CISTERN TO HOST UNDERGROUND ART
Buffalo Bayou space comes alive with ‘Rain’
Get ready for an even more magical experience at the Buffalo Bayou Park Cistern, the recently restored 1926 city reservoir that has become Houston’s coolest underground experience.
Starting Dec. 10, the dark space will come alive for about six months with “Rain: Magdalena Fernández at the Houston Cistern,” a unique art installation by a well-known Venezuelan artist.
The spectacle is presented by Buffalo Bayou Partnership and the Museum of Fine Arts, Houston, which acquired Fernández’s installation for its permanent collection four years ago.
What the museum bought is the right to project Fernández’s “2iPM009,” a one-minute, 56-second abstract video-projection piece that evokes a rain-soaked night.
Fernández starts with a basic geometric image from the modern master Piet Mondrian’s 1917 “Composition in Line,” then multiplies it exponentially with a projection of light, sound and movement. Her soundtrack is a meticulously edited acoustic montage featuring members of the Slovenian choir Pertuum Jazzile, who snap their fingers, slap the palms of their hands against their legs, and stamp their heels on wood to evoke both the drumming and gentle patter of rain.
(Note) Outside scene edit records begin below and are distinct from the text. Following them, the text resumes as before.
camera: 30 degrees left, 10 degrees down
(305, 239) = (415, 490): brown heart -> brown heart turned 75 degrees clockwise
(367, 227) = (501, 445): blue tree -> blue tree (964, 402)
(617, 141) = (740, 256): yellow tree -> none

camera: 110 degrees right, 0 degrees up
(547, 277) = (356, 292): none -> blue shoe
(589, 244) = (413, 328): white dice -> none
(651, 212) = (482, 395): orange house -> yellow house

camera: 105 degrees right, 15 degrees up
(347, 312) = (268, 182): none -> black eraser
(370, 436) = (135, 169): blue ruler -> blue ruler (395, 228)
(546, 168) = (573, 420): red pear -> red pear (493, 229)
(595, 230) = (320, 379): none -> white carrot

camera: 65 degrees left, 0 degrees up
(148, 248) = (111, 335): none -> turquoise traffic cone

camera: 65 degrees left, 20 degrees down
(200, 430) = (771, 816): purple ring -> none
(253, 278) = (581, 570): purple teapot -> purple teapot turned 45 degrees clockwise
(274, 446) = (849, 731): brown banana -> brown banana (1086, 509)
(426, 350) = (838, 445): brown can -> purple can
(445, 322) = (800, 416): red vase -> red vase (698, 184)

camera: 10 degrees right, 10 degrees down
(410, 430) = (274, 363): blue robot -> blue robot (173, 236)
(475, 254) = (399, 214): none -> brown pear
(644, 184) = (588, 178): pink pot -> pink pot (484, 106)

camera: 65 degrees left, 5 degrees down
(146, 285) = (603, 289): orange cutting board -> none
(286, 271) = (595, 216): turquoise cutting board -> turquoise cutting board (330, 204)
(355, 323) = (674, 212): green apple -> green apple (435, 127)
The museum recently showed “2iPM009” along four walls of a specially-built video gallery. Projected across the 87,500-square-foot cistern, which has a watery, reflective floor and more than 200 slender 25-foot-high concrete columns in its center, the experience will be something completely different, with an awesome echo.
“Rain” will be open to the public 3:30-7 p.m. Wednesdays-Fridays, and 10 a.m.-7 p.m. Saturdays-Sundays, Dec. 10June 4. Admission will be $8$10, free on Thursdays. Timed admission tickets are on sale now at buffalobayou.org.